Discussion in 'General Electronics Chat' started by Kaane, Apr 19, 2010.

  1. Kaane

    Thread Starter New Member

    Apr 19, 2010
    3
    0
    hello,

    I am trying to repair a ECU for a Subaru STI, one of the diodes got a bit too much current due to a short in the wiring. I can't seem to find a replacement.

    The diode in question is D505, the markings on it are D.4 and second line shows 4J

    Package dimensions are 4mm by 2mm by 2mm.

    I would highly appreciate any help you guys can render in it's identification.

    [​IMG]
     
  2. beenthere

    Retired Moderator

    Apr 20, 2004
    15,815
    282
    We are getting a lot of automotive requests lately. Enough that we are gathering thoughts as to the limits of assistance we can render. Repairs and mods to ECU's is pretty much off-limits, though. The engine's ability to perform to spec's can be quite critical for emission controls.

    To be more specific, that diode could be anything. The designator might specify one type of diode in the ECU for one model year, with that same designator being applied to a different device in another model year. The failure might have been most obvious in that diode, but further harm could have been done to the ECU internals.
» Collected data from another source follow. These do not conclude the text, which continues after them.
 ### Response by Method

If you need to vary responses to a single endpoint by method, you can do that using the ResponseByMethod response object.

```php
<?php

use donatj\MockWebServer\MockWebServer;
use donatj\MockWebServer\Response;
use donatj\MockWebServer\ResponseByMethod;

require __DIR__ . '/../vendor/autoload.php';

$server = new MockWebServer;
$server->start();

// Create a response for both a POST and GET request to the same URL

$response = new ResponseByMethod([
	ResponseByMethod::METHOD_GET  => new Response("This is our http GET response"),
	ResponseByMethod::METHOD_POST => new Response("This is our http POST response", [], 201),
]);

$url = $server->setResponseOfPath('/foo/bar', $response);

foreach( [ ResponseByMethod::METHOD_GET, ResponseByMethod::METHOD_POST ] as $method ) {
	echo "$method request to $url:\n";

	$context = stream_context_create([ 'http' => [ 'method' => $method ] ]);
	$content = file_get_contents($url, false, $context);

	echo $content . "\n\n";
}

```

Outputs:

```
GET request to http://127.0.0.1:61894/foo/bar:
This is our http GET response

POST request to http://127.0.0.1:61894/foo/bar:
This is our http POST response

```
    Have you posted on an automotive forum - or a Subaru forum? Someone might know enough to tell you that you simply can't repair the board.
     
  3. Kaane

    Thread Starter New Member

    Apr 19, 2010
    3
    0
    I posted in a couple other forums, no luck so far. I understand that there is a possibility of other damage that I cannot see, I was trying to replace the diode and do some testing, if the ecu does not work after the replacement it will most likely be scrapped and new one purchased.
     
  4. SgtWookie

    Expert

    Jul 17, 2007
    22,182
    1,728
    Don't scrap it.

    You will probably have to have the original to exchange it for a new or remanufactured unit. If you don't have a core ECU to exchange, you will likely have to pay a good deal extra for a replacement.

    Unless you have access to sophisticated test equipment and procedures, you will not be able to tell if the ECU is working within specifications or not. If it is out of specifications, your emissions will likely be higher than allowed, and you may suffer from poor fuel economy, performance, and even engine damage.

    I suggest that you will be better off exchanging for a new/remanu unit than attempting repairs yourself.
     
  5. Kaane

    Thread Starter New Member

    Apr 19, 2010
    3
    0
    I am willing to take the risk, if I can find the right diode. I would rather not spend $800+ on a new ecu if I can buy a $1 part to fix it. I understand your concern for the environment, but all emission systems have self diagnostics on all the newer cars and will trigger if anything is not in spec.
     
  6. SgtWookie

    Expert

    Jul 17, 2007
    22,182
    1,728
    In the USA, you can get remanufactured units for around $350 if you exchange your original core, or they may be able to repair yours and return it.

    If you don't have your original ECU, be prepared to spend another $100 or so.

    It's likely that the parts in your ECU are "house marked"; that means custom markings that won't cross-reference to any commercially available part numbers.